**Given passage:**

No, you are again ignoring the initial horizontal velocity of the falling object. Other than that this approach would work.
SUVAT is an acronym formed by s for distance, u for initial speed, v for final speed, a for acceleration, t for time. It is the system of five equations relating those (four in each equation) for the case of uniform acceleration in one dimension.

 

[Pushoam]

No, you are again ignoring the initial horizontal velocity of the falling object. Other than that this approach would work.
SUVAT is an acronym formed by s for distance, u for initial speed, v for final speed, a for acceleration, t for time. It is the system of five equations relating those (four in each equation) for the case of uniform acceleration in one dimension.

Please see the post #9.

 

[haruspex]

Please see the post #9.

I had assumed that your answer in post #9 would be correct to a first order approximation. But having looked at it in more detail I believe TSny is right, that it is off by a factor.
A completely accurate solution would involve treating it as being in a long thin orbit.
Conservation of angular momentum looks helpful, but the answer I get smells wrong to me, so I maybe made a mistake.

Edit: no, maybe my answer is right. I get an extra factor of 3/2.
I took the radial motion from the SUVAT s=-gt²/2, but used conservation of angular momentum to find the angular velocity as a function of time.

 

[TSny]

Edit: no, maybe my answer is right. I get an extra factor of 3/2.
I took the radial motion from the SUVAT s=-gt²/2, but used conservation of angular momentum to find the angular velocity as a function of time.

I believe the correct answer is 2/3 of the result that Pushoam got for d in post #9. She introduced an inertial frame with origin at the center of the Earth as shown below

As the object falls, there is a non-constant, negative x-component of acceleration, $g_x$, of the object relative to this inertial frame. (The axes are non-rotating.)

**Aim of the exercise:** Say whether each statement agrees with the forum thread on the falling object, giving yes or no and quoting the words of the thread that decide it: (a) SUVAT is a system of five equations for uniform acceleration in one dimension; (b) the axes of the inertial frame centered on the Earth rotate; (c) the x-component of the object's acceleration in that frame is constant. The data come from a separate source.

[Records from a data source]
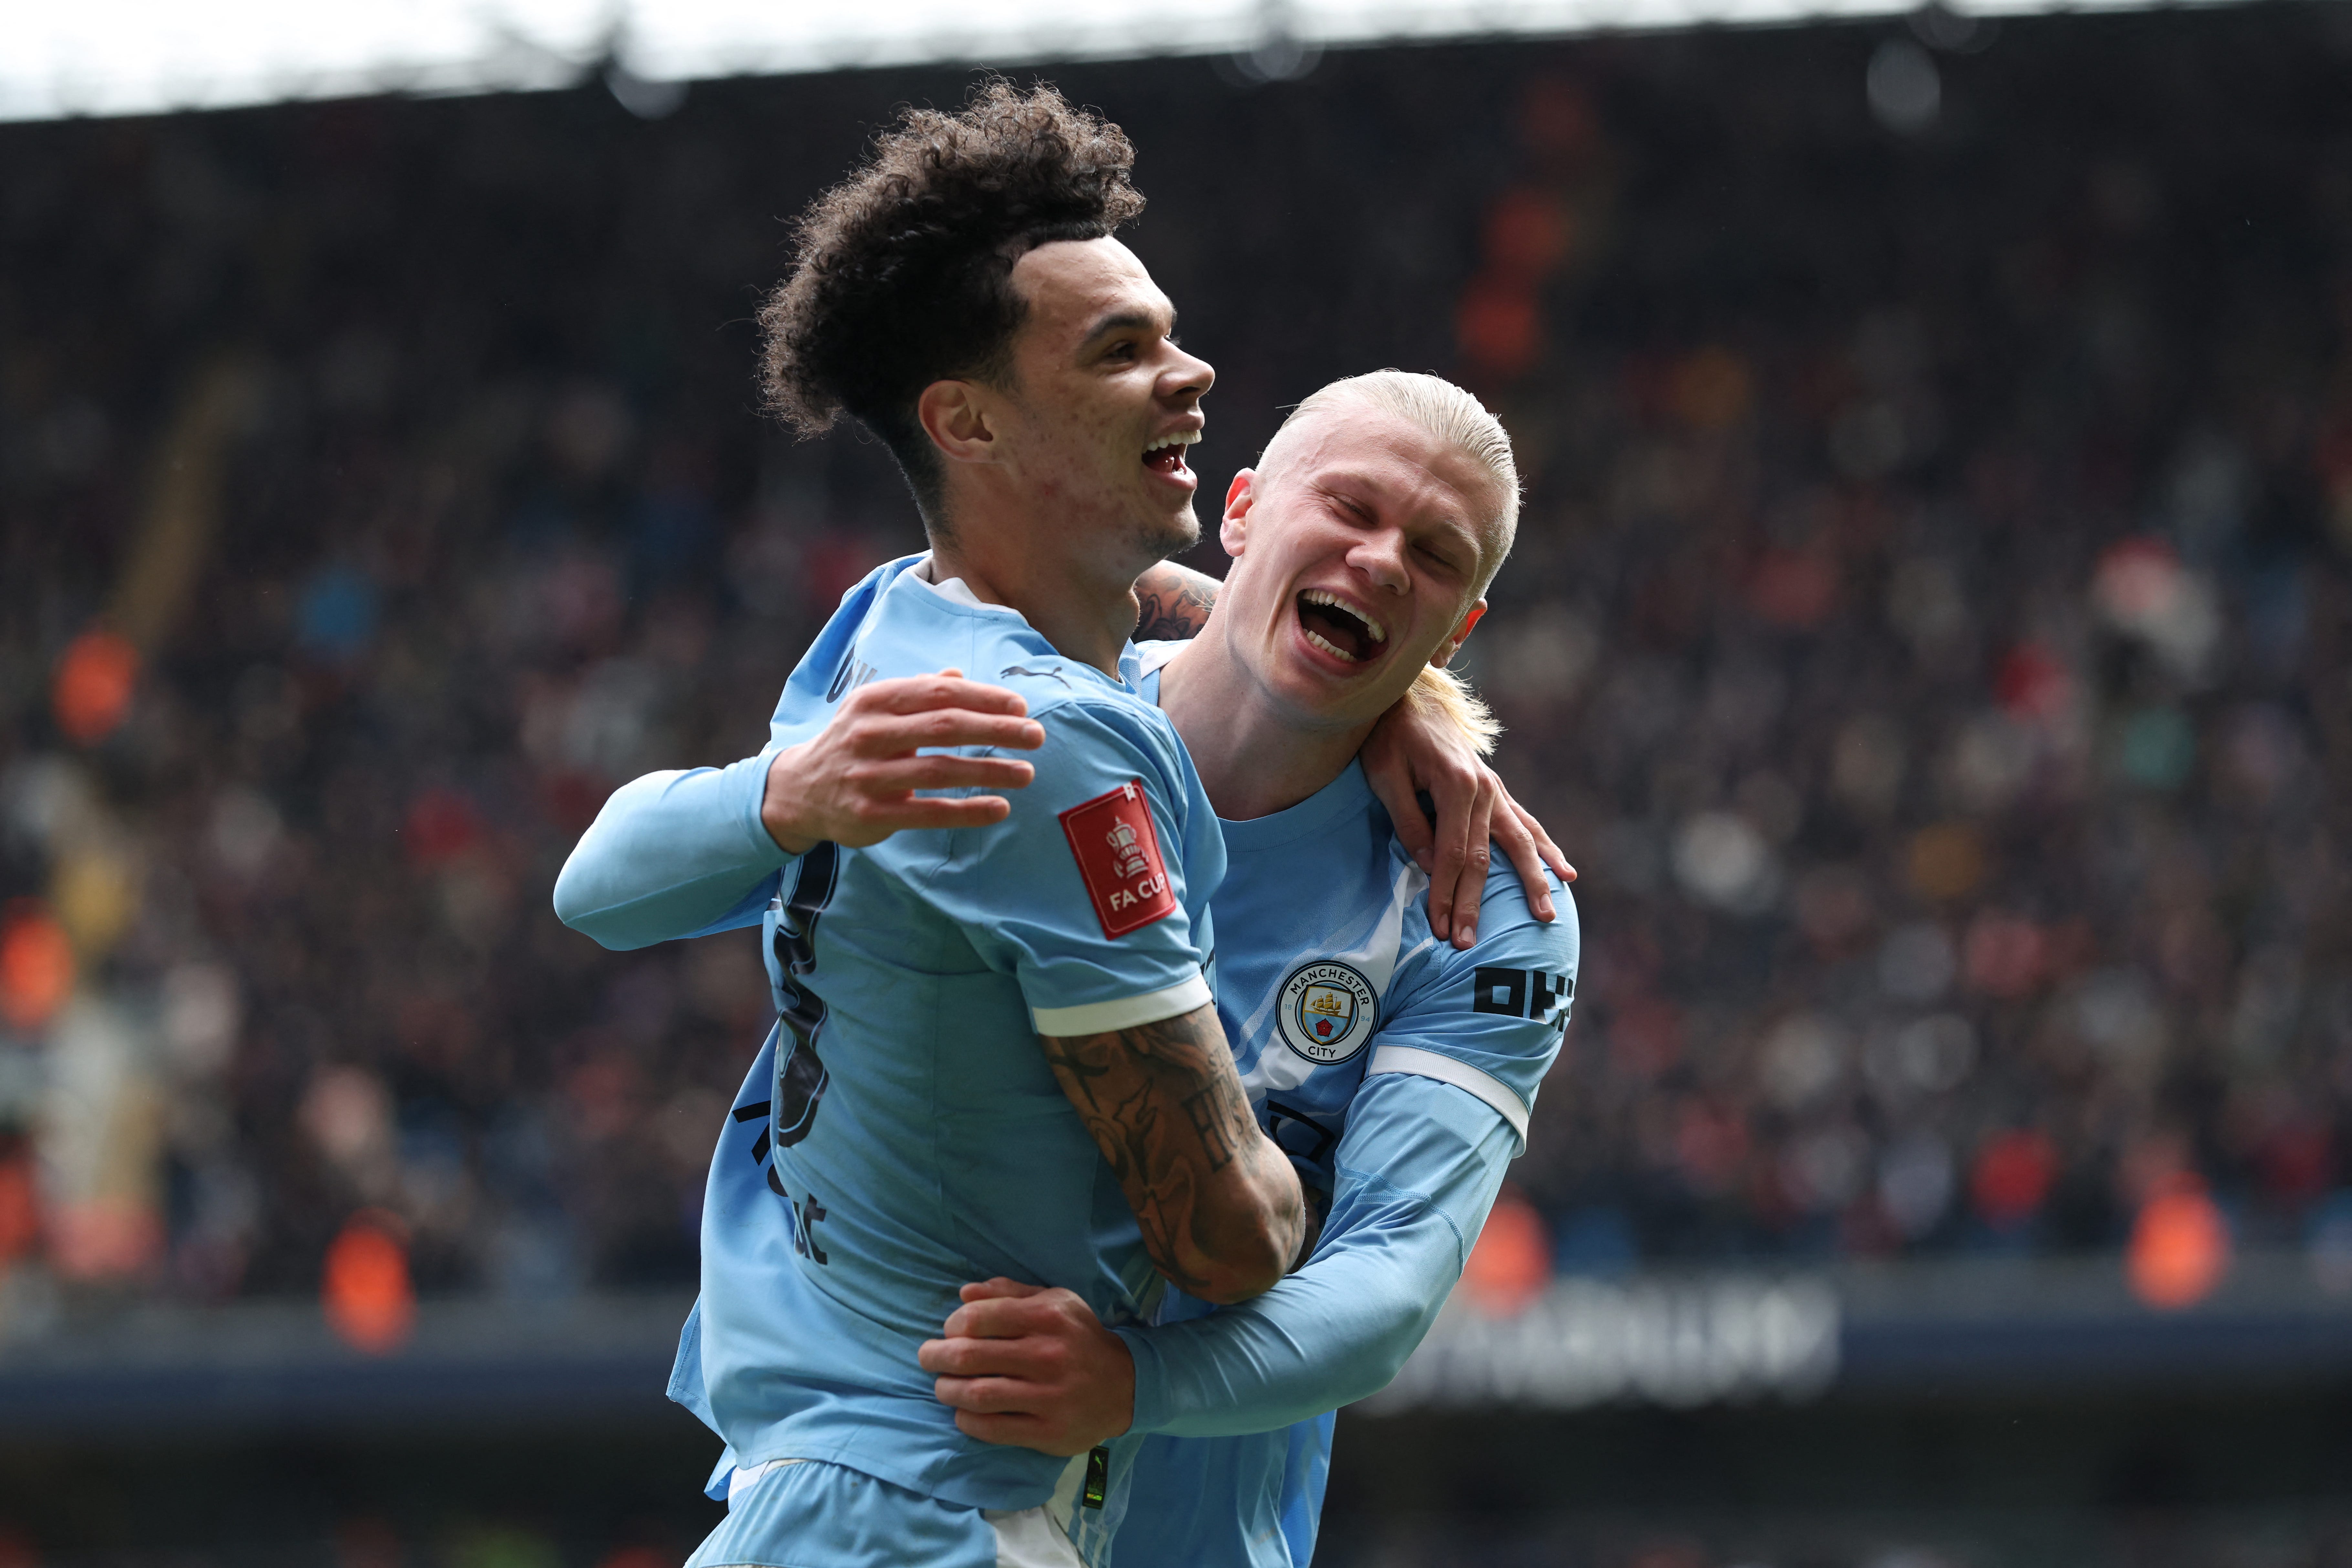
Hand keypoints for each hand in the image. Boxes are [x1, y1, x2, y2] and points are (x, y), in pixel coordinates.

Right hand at [760, 670, 1043, 853]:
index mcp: (874, 701)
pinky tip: (1000, 808)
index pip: (938, 693)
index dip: (983, 698)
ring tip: (1027, 773)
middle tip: (1036, 736)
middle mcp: (869, 734)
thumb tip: (958, 676)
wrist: (800, 790)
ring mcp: (869, 776)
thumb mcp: (876, 709)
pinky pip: (928, 812)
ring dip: (989, 771)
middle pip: (944, 727)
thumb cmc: (853, 743)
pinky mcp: (871, 814)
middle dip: (996, 730)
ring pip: (940, 770)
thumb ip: (917, 692)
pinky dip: (967, 811)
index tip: (1020, 706)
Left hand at [918, 1279, 1136, 1456]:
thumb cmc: (1078, 1338)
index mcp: (1046, 1317)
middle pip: (969, 1356)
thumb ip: (1008, 1293)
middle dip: (936, 1357)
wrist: (1124, 1386)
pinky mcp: (1048, 1432)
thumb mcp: (1053, 1302)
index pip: (978, 1317)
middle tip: (928, 1358)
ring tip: (942, 1386)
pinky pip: (993, 1428)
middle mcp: (1047, 1355)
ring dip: (947, 1390)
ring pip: (977, 1394)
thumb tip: (963, 1294)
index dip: (952, 1324)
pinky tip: (963, 1411)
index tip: (949, 1331)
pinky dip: (968, 1420)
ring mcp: (1048, 1397)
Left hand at [1362, 706, 1573, 949]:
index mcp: (1455, 786)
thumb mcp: (1386, 775)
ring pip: (1518, 843)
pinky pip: (1527, 824)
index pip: (1450, 854)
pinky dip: (1546, 849)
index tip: (1441, 929)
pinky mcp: (1498, 791)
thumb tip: (1430, 866)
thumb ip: (1409, 821)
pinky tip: (1566, 873)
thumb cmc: (1391, 737)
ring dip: (1531, 882)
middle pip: (1482, 858)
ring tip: (1545, 916)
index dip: (1445, 893)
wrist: (1411, 698)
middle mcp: (1484, 790)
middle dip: (1474, 903)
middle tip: (1468, 944)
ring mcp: (1496, 790)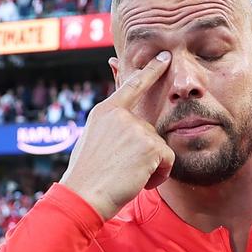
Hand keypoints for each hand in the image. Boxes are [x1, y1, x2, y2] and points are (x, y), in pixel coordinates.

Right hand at [59, 51, 175, 219]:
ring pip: (159, 147)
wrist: (83, 195)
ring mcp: (136, 128)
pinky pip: (168, 160)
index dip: (151, 70)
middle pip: (150, 132)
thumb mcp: (92, 141)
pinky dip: (159, 175)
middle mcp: (121, 115)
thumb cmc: (86, 176)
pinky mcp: (149, 145)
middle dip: (143, 155)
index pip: (132, 85)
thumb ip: (111, 127)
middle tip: (120, 169)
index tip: (164, 57)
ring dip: (149, 167)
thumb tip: (126, 123)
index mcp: (105, 111)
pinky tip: (138, 181)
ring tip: (126, 176)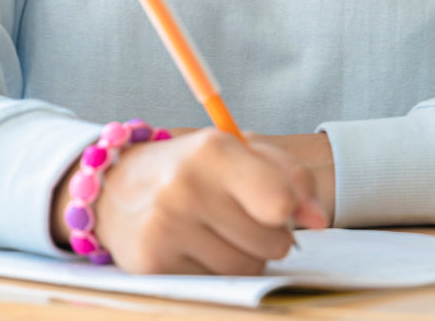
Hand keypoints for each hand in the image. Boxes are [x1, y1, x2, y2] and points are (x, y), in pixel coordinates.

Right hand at [50, 129, 328, 273]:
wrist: (115, 186)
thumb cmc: (193, 167)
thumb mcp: (241, 151)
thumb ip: (290, 176)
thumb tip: (318, 219)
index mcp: (214, 149)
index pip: (278, 202)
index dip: (292, 212)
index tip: (285, 211)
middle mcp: (186, 188)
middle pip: (270, 242)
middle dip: (271, 236)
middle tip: (247, 219)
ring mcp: (166, 228)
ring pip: (246, 268)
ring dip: (246, 257)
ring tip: (222, 233)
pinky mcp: (152, 265)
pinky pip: (215, 284)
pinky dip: (216, 272)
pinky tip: (196, 248)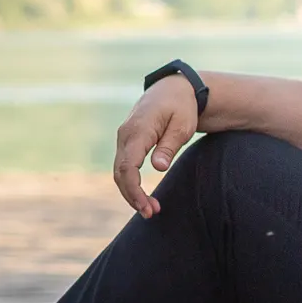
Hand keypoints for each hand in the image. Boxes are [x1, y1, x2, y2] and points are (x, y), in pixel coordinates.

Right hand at [112, 75, 198, 216]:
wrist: (174, 89)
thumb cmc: (181, 107)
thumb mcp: (183, 125)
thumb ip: (169, 146)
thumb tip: (158, 167)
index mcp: (138, 130)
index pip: (127, 166)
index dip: (134, 190)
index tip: (147, 207)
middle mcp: (125, 134)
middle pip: (120, 172)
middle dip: (132, 196)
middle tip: (151, 213)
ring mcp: (124, 137)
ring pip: (119, 171)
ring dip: (131, 192)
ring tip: (150, 209)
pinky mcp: (127, 141)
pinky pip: (124, 165)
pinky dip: (130, 183)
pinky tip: (143, 195)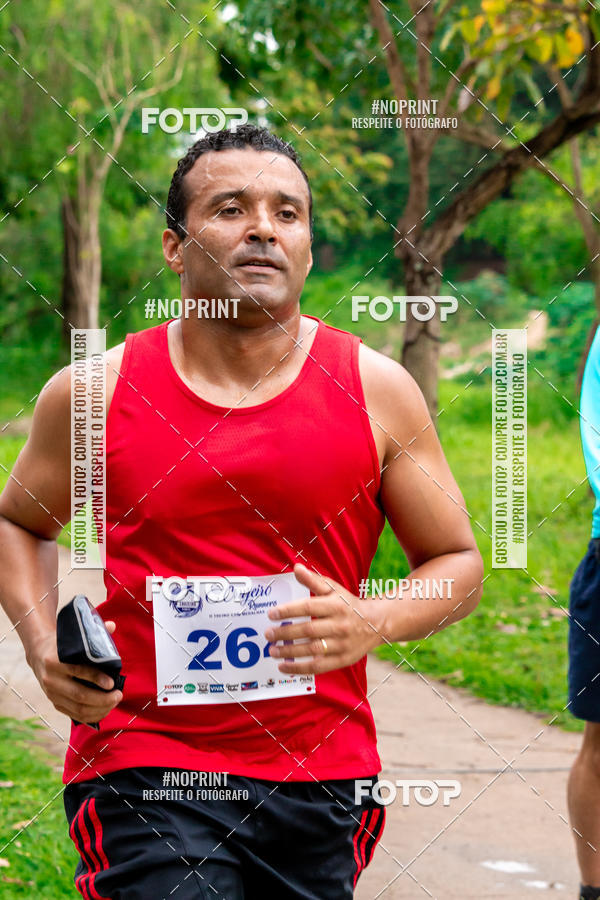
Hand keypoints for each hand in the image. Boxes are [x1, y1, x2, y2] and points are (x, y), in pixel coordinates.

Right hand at [29, 621, 122, 723]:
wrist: (39, 654)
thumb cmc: (63, 644)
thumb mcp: (73, 636)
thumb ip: (94, 632)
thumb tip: (112, 626)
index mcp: (55, 659)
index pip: (79, 671)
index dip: (96, 678)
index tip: (112, 683)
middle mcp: (51, 678)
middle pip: (79, 695)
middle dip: (103, 699)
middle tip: (118, 695)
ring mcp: (52, 693)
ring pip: (78, 708)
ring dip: (100, 709)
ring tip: (114, 702)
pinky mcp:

**Result:**
(a) Yes: "It is the system of five equations relating those (four in each equation) for the case of uniform acceleration in one dimension."
(b) No: "(The axes are non-rotating.)"
(c) No: "there is a non-constant, negative x-component of acceleration, $g_x$, of the object relative to this inertial frame."